Agile and  Modern IT Solutions

A prominent digital commerce company spanning nearly 20 countries, boasting a diverse team of designers, marketers, creatives, data scientists, and software engineers, faced the task of resolving authentication issues within their DUO system. This initiative addressed authentication challenges for over 5,000 users and 3,000 Windows machines, encompassing ADFS, LDAP, DUO, Windows HELLO, and auto-enrolment.

Our team conducted a comprehensive assessment of the client's DUO implementation in collaboration with a senior engineer to address the authentication issues. A robust redesign of the authentication system was executed and rigorously tested to ensure seamless functionality. Furthermore, client-side administrators were actively involved in training and knowledge transfer sessions to equip them with the necessary skills to maintain the optimised design in the long term.

Our client has initiated a comprehensive evaluation and approval process for the Google Cloud platform, aiming to align with the stringent security standards outlined in the GC Canadian Centre for Cyber Security (CCCS) Cloud Security Controls profile of Protected B, Medium Integrity, Medium Availability (PBMM). This endeavour involves meticulously examining the Google Cloud environment to ensure compliance with the specified security controls.

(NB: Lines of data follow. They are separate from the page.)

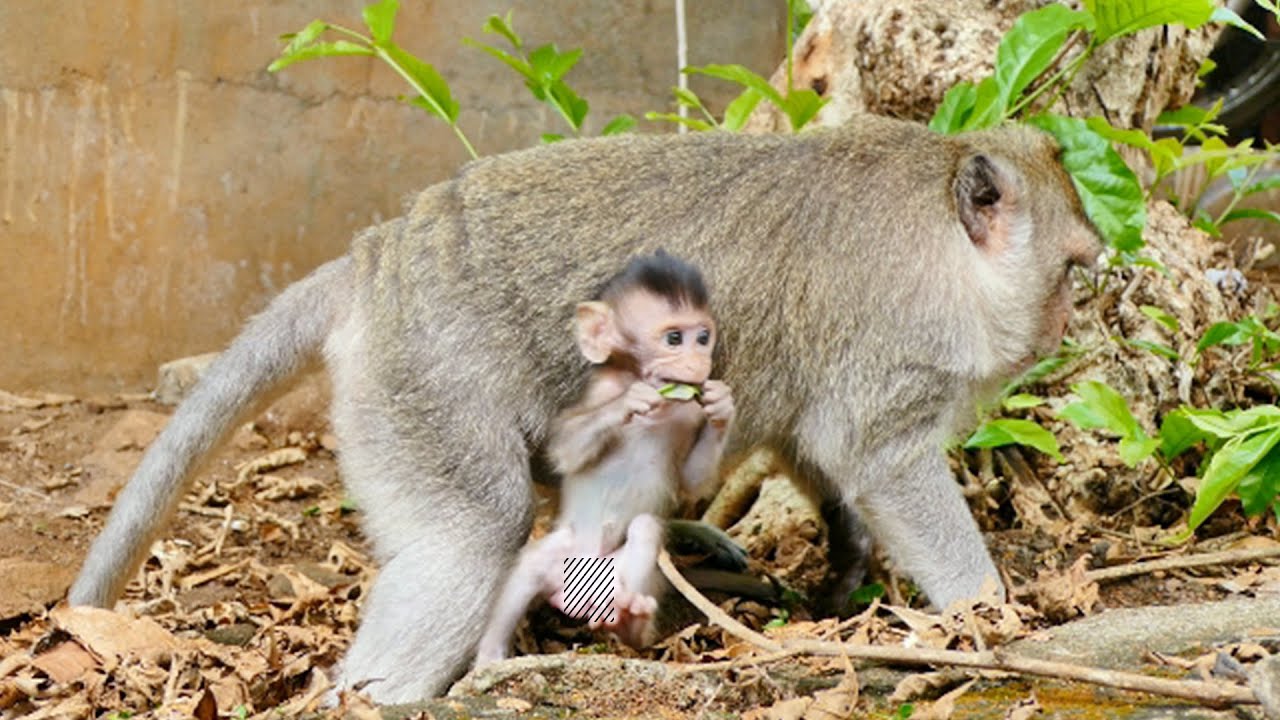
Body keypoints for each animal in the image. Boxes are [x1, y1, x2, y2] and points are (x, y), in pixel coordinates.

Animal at [473, 251, 735, 666]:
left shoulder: (691, 413)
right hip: (559, 560)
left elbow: (692, 480)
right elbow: (564, 451)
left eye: (703, 337)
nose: (699, 361)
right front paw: (629, 403)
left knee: (645, 529)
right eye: (674, 338)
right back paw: (489, 657)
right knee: (530, 565)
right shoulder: (602, 388)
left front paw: (723, 405)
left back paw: (631, 626)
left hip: (625, 579)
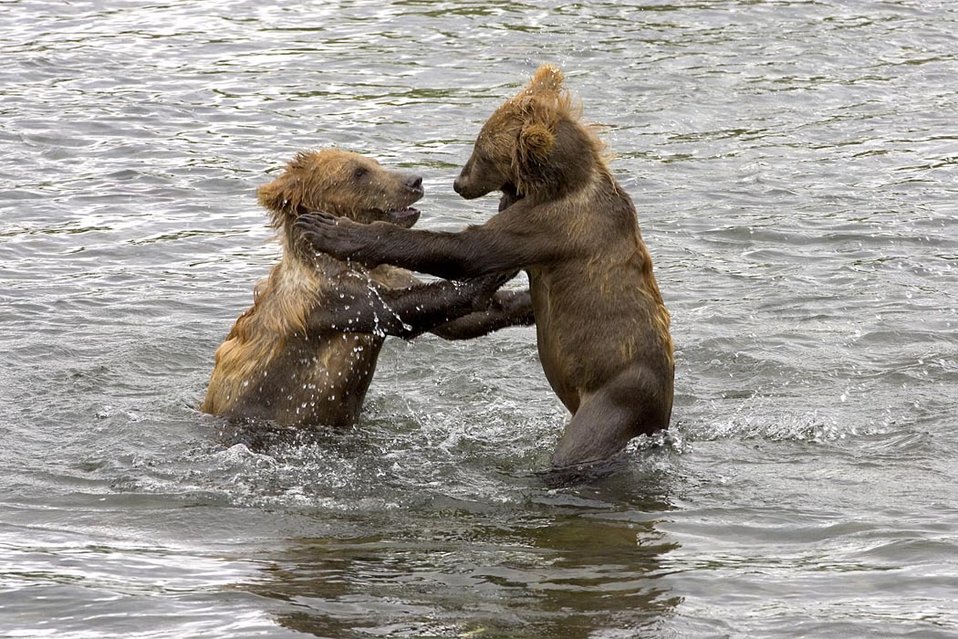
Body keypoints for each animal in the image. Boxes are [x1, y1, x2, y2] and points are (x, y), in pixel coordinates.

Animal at [202, 150, 532, 430]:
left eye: (374, 163)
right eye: (359, 172)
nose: (415, 180)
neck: (352, 265)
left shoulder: (389, 276)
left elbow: (458, 323)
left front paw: (524, 301)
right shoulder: (329, 299)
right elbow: (400, 311)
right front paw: (492, 273)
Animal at [296, 69, 680, 470]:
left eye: (482, 152)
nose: (457, 183)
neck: (558, 184)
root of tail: (661, 419)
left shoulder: (553, 225)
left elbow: (469, 250)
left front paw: (332, 230)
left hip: (618, 396)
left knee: (582, 444)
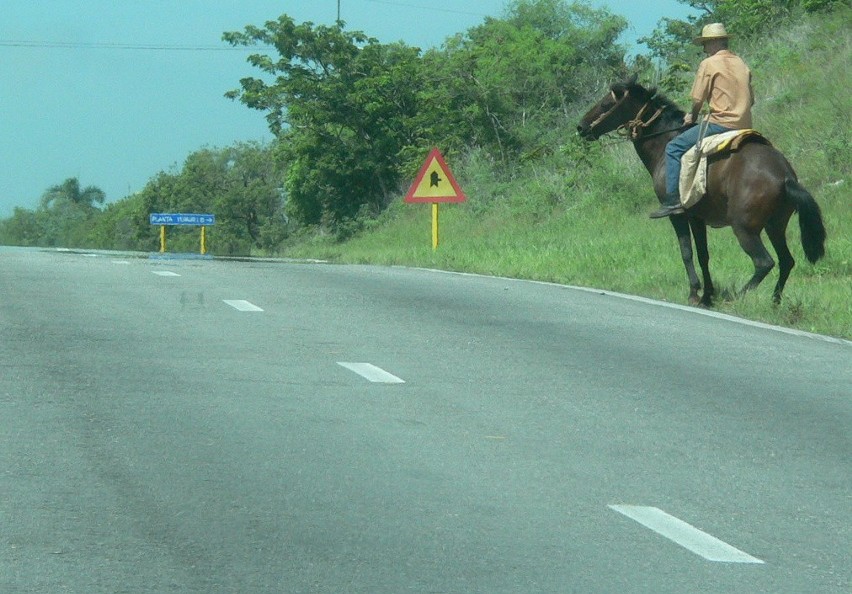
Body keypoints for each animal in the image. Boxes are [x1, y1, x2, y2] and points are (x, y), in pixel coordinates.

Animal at [576, 76, 824, 306]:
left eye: (606, 104)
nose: (581, 127)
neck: (664, 140)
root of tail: (784, 175)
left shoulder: (678, 215)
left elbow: (686, 252)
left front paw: (695, 294)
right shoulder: (697, 217)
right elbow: (704, 255)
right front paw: (707, 295)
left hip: (744, 228)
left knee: (764, 263)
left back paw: (736, 297)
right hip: (774, 226)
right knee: (786, 261)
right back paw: (774, 302)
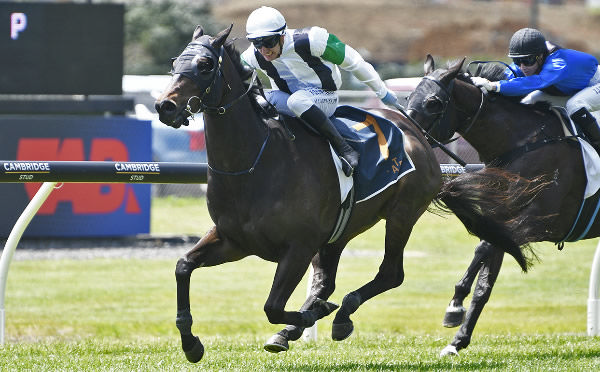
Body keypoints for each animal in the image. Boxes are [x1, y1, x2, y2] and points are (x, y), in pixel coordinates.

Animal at [152, 26, 440, 364]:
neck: (255, 162)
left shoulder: (299, 248)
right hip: (340, 230)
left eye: (205, 65)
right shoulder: (234, 240)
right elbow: (183, 266)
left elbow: (272, 307)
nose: (166, 106)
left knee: (390, 273)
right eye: (174, 62)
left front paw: (311, 315)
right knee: (327, 281)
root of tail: (416, 132)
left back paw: (340, 315)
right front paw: (191, 342)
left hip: (402, 214)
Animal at [406, 54, 596, 354]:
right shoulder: (499, 220)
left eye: (433, 102)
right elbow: (484, 284)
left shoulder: (540, 220)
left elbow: (483, 248)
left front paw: (454, 305)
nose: (408, 138)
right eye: (408, 98)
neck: (522, 144)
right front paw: (457, 340)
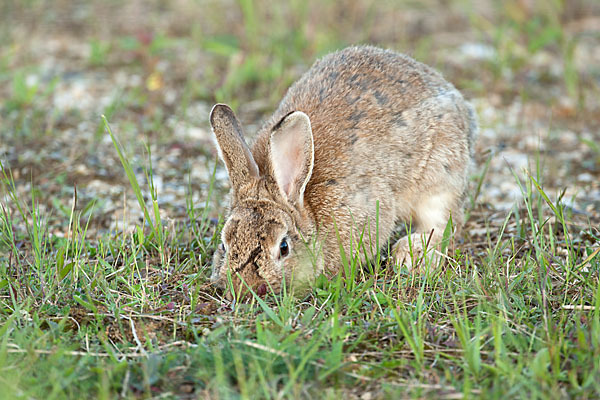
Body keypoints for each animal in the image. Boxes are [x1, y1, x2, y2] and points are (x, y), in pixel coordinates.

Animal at [210, 45, 478, 298]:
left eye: (283, 247)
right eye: (224, 244)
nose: (245, 289)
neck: (304, 203)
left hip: (440, 175)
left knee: (443, 225)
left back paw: (411, 255)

This enables the organisation to enhance its cybersecurity posture and safeguard sensitive data following industry best practices.

The project meticulously outlined procedures for collecting crucial evidence to ensure compliance with security controls. Tailoring of the Canadian Centre for Cyber Security's ITSG-33 Security Requirements Control Matrix (SRTM) specifically addressed PBMM requirements within the Google Cloud ecosystem. Each security control's evidence-gathering process underwent thorough scrutiny against established standards to confirm correct implementation and adherence to stipulated criteria. This method facilitated a comprehensive assessment of the security landscape, empowering the organisation to rectify deficiencies and bolster cybersecurity resilience significantly proactively.

Our client is undergoing a comprehensive infrastructure modernisation initiative to implement a cutting-edge security framework aligned with Zero Trust principles. By leveraging our expertise, the client is strategically aligning with the NIST Zero Trust maturity model, selecting top-tier products for seamless integration to fulfil the specific capability needs of each maturity model pillar. This strategic approach is poised to establish a state-of-the-art data centre and infrastructure fortified by robust zero-trust security protocols.

To address the needs of the users and device pillars, we strategically utilised key Microsoft technologies, including Microsoft Entra (Azure AD) for robust identity management and Microsoft InTune for efficient device management. Our approach also involved leveraging tools such as Gitlab, Microsoft Purview, and TrendMicro to enhance data and application management while ensuring top-notch security measures. Considering the client's substantial on-premises network infrastructure with a mix of cloud services, we integrated VMware NSX-T to implement effective east-west micro-segmentation. This decision enhances network security and optimizes overall network performance. Moreover, we meticulously configured a suite of cutting-edge tools to fulfil the Automation Orchestration pillar requirements, including Microsoft Sentinel, Ansible, Elastic, Gigamon, and Microsoft Defender. This comprehensive setup ensures seamless automation and orchestration and enhanced visibility and analytics across the network infrastructure.